The last obstacle in my way before returning to familiar territory with a small handcrack tower before Deshawa. I dispatched this with ease, feeling energized after fueling up. I then worked my way along a couple other towers, one including a gully full of airplane debris before coming to a notch and having to retreat back down to the East. After working some ledges, I was on Deshawa and heading up the final grunt to North Arapaho. N. Arapaho is the tallest peak in the Indian Peaks at 13,502 and it felt like it, I was tired and the day was beginning to get to me. I reached the top in 5hrs and 55mins and looked back North (picture below). What a place to be! I quickly scrambled through the Arapaho Traverse in 18mins, tagged South Arapaho and blasted down towards the 4th of July Trailhead. I knew I could go under 7hrs, but I found some leg speed and was able to huff it down with one little annoying section of bushwhacking and marsh stomping. 6hrs and 42mins and 51 seconds later I had completed the traverse.
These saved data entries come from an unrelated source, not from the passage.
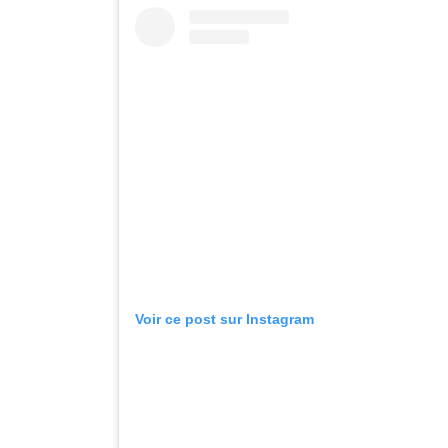
Voir ce post sur Instagram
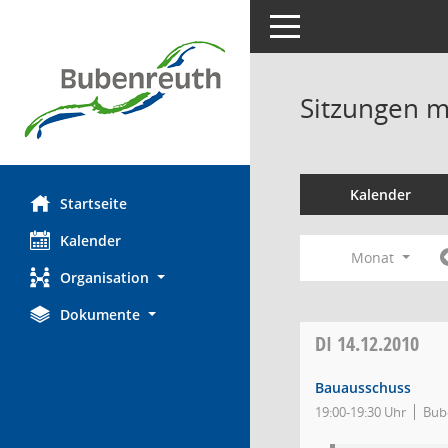
Toggle navigation
Sitzungen mi
Kalender
Startseite
Kalender
Monat
Organisation
Dokumente
DI
14.12.2010
Bauausschuss
19:00-19:30 Uhr
Bube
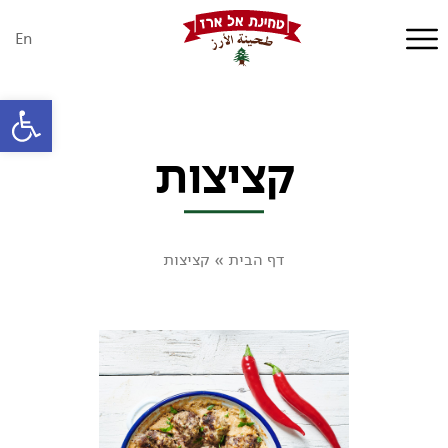
En
פתח סרגל
קציצות
דף הבית
»
קציצות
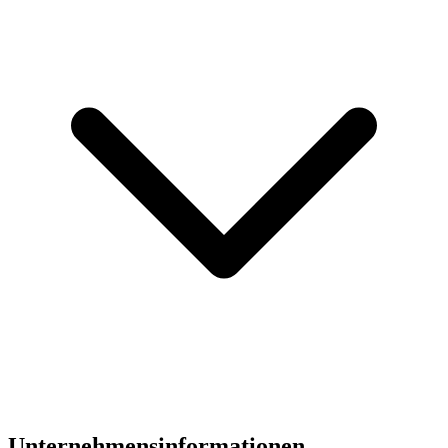
Unternehmensinformationen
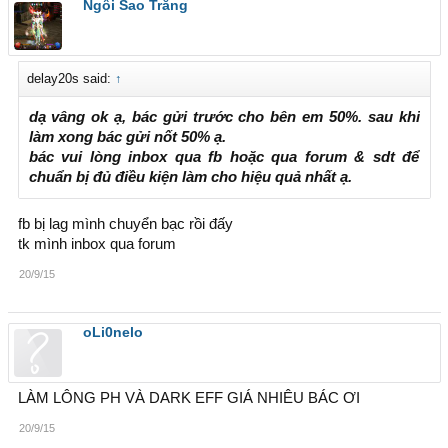
Ngôi Sao Trắng
delay20s said:
↑
dạ vâng ok ạ, bác gửi trước cho bên em 50%. sau khi
làm xong bác gửi nốt 50% ạ.
bác vui lòng inbox qua fb hoặc qua forum & sdt để
chuẩn bị đủ điều kiện làm cho hiệu quả nhất ạ.
fb bị lag mình chuyển bạc rồi đấy
tk mình inbox qua forum
20/9/15
oLi0nelo
LÀM LÔNG PH VÀ DARK EFF GIÁ NHIÊU BÁC ƠI
20/9/15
I had stashed my bike in the woods the night before so I could ride back to my car at Brainard Lake. After stumbling around, I found my bike and thanked myself for packing snacks and water in my frame bag the night before. Soon I was heading down the bumpy and jaw rattling 4th of July road on 30mm road tires questioning my decision. Was a bike shuttle really a good idea? I knew if I could get to the pavement and then down to Salto in Nederland, I could have an actual meal and rest up before getting back on the bike. After a delicious burrito, hydration, and conversation with Tony Krupicka, I was back on the bike. The grind from Ned to Ward was pretty hateful. I could barely crank and the road seemed extra busy. It's practically all uphill to Ward and I was really feeling the days effort in my legs. I ended up hitting an espresso gel right before turning left at Brainard and miraculously found some energy for the 1,000ft climb up to the lake itself. I wasn't going fast by any means, but I felt good. I was a bit relived to reach the lake and took a second to enjoy the scenery. It was calm and peaceful, simply perfect. I gazed across the lake at the bulk of my traverse and felt extremely satisfied and grateful. Moving simply and freely in the mountains.